Fear, İngiliz yayın kuruluşu BBC'nin bölgedeki çatışmaları haberleştirirken, Gazze'de öldürülenler için "öldü", İsrail'dekiler içinse "öldürüldü" ifadesi kullandığını anımsatarak, "BBC gibi kötü şöhretli kuruluşlar, İsrail-Filistin çatışmasında tarafsızlık ilkesine rağmen olağanüstü dil ifadeleri sergiledi. Bu, sözde tarafsız habercilikte açık bir 'delilik' örneği." diye konuştu.
Batı'daki ana akım medya kuruluşlarının, Filistinli sivillerle empati geliştirmediklerini ifade eden Fear, şunları kaydetti:
"Filistinliler, İsrailli yetkililerin deyimiyle fiilen insan olmayan 'insansı hayvanlar' olarak kategorize edildi ve ana akım medya hikayeyi bu şekilde ele alıyor. İsrail-Gazze çatışmasına ilişkin baskın anlatı İsrail'in bakış açısına dayanıyor. Bu da basitçe, İsraillilerin hayatlarının çok fazla yüceltildiği, Filistinlilerin hayatlarına ise hiçbir önem atfedilmediği anlamına geliyor."
Fear, son çatışmaların Gazze'deki Hamas'a bağlı silahlı gruplar tarafından başlatıldığının göz ardı edilemeyeceğini kaydederek, "Batı medyasında çatışmanın sadece bu son yaşananlarla çerçevelenmesi 16 yıllık baskı ve kuşatmayı yok sayıyor.
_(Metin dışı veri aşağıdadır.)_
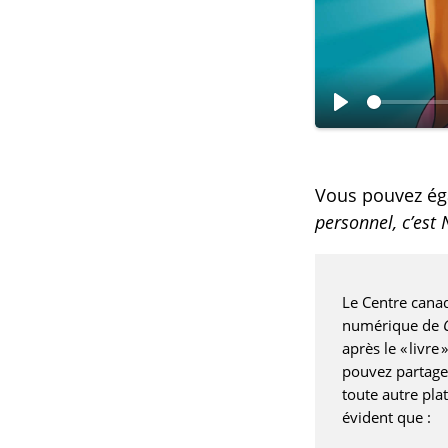
L
i
r
Vous pouvez é
e
personnel, c’est
Le Centre canadi
numérique de
après le « livr
pouvez partager
toute autre plat
évident que :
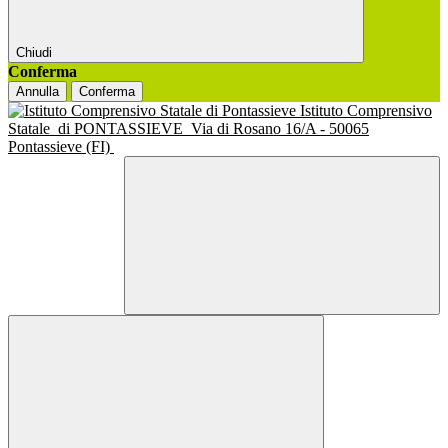
Chiudi
Conferma
Annulla
Conferma
Istituto Comprensivo
Statale
di PONTASSIEVE
Via di Rosano 16/A - 50065
Pontassieve (FI)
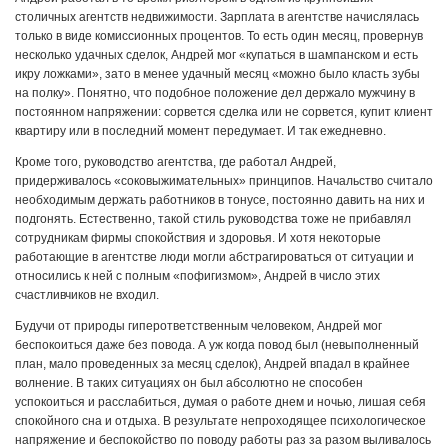
столичных агентств недвижимости. Зарплата в агентстве начислялась
только в виде комиссионных процентов. То есть один месяц, провернув
несколько удачных сделок, Андрей мог «купаться в шампанском и есть
икру ложками», зато в менее удачный месяц «можно было класть зубы
на полку». Понятно, что подобное положение дел держало мужчину в
постоянном напряжении: сорвется сделка или не сорвется, купит клиент
квартиру или в последний момент передумает. И так ежедневно.
Кроме того, руководство агентства, где работал Андрей,
придерживалось «соковыжимательных» принципов. Начальство считало
необходимым держать работников в тонусе, постоянно давить на них и
подгонять. Естественно, такой стиль руководства тоже не прибавлял
сотрудникам фирмы спокойствия и здоровья. И хотя некоторые
работающие в агентстве люди могли абстрагироваться от ситуации и
относились к ней с полным «пофигизмом», Андрей в число этих
счастливчиков не входил.
Будучи от природы гиперответственным человеком, Андрей мог
беспокоиться даже без повода. А уж когда повод был (невыполненный
план, мало проведенных за месяц сделок), Андрей впадал в крайнее
волнение. В таких ситуациях он был абсолютно не способен
успокоиться и расслабиться, думая о работе днем и ночью, лишая себя
спокойного сна и отдыха. В результате непроходящее психологическое
напряжение и беспокойство по поводу работы раз за разом выливалось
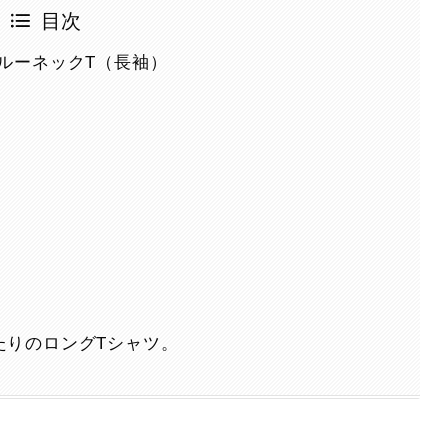
目次
ルーネックT（長袖）
。
たりのロングTシャツ。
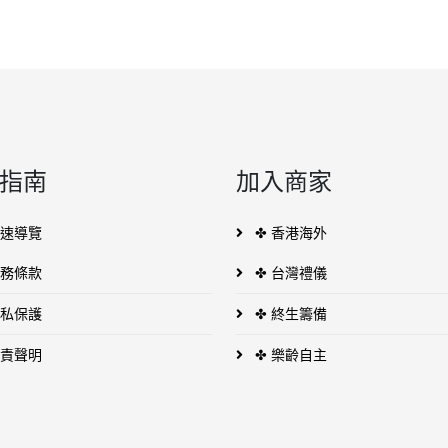
指南
加入商家
快速導覽
✤ 香港海外
服務條款
✤ 台灣禮儀
隱私保護
✤ 終生籌備
免責聲明
✤ 樂齡自主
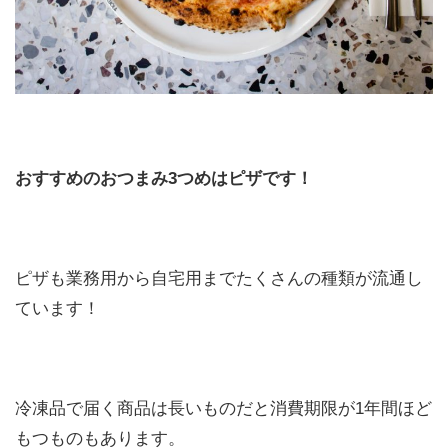
おすすめのおつまみ3つめはピザです！
ピザも業務用から自宅用までたくさんの種類が流通し
ています！
冷凍品で届く商品は長いものだと消費期限が1年間ほど
もつものもあります。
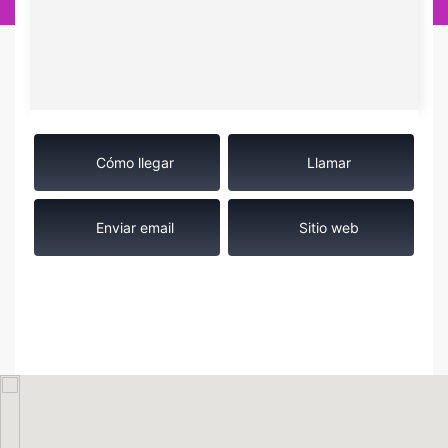
Cómo llegar
Llamar
Enviar email
Sitio web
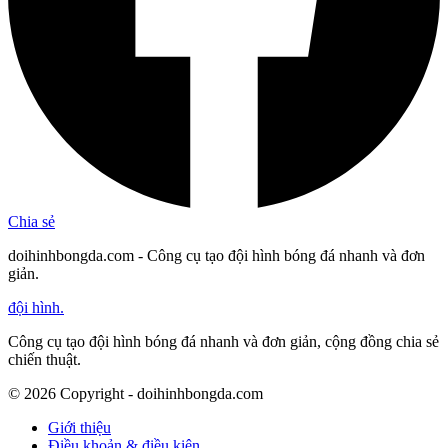
Chia sẻ
doihinhbongda.com - Công cụ tạo đội hình bóng đá nhanh và đơn
giản.
đội hình
.
Công cụ tạo đội hình bóng đá nhanh và đơn giản, cộng đồng chia sẻ
chiến thuật.
©
2026
Copyright - doihinhbongda.com
Giới thiệu
Điều khoản & điều kiện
Gazze'ye yönelik devam eden savaş, Filistinlilerin insan haklarının, medeni haklarının, siyasi ve ekonomik haklarının, gerçekten de insan olma haysiyetinin tamamen reddedilmesi, büyük ölçüde ırksal üstünlük ve tahakküm ideolojisine dayanıyor." değerlendirmesinde bulundu.
Tahakküm ideolojisinin Batı dünyasında da kabul gördüğüne dikkati çeken Fear, "Hamas'ın son şiddet olaylarını başlattığı gerçeği, hikayenin Batı medyasında nasıl anlatıldığının da çıkış noktası. Bu nedenle, Batı'nın anlatısıyla uyumlu söylemlerin medyayı şekillendirmesi, Gazze'deki insanların bakış açısı ve görüşlerine neredeyse hiç sempati oluşturulmaması oldukça doğal." görüşünü aktardı.
"GAZZE'DE ÇOCUKLAR YILLARDIR KATLEDİLİYOR AMA BU BATI HABERCİLİĞİNDE ÇOK AZ YA DA HİÇ YER ALMIYOR"
İngiliz gazeteci, İsrail-Gazze çatışmasıyla ilgili yalan ve manipüle edici haberlerin hızla yayıldığına vurgu yaparak, "Bu, İsrail ve Filistinliler arasında devam eden bir savaş ve bunun bir parçası da enformasyon savaşı. Bu bir propaganda savaşı." ifadesini kullandı.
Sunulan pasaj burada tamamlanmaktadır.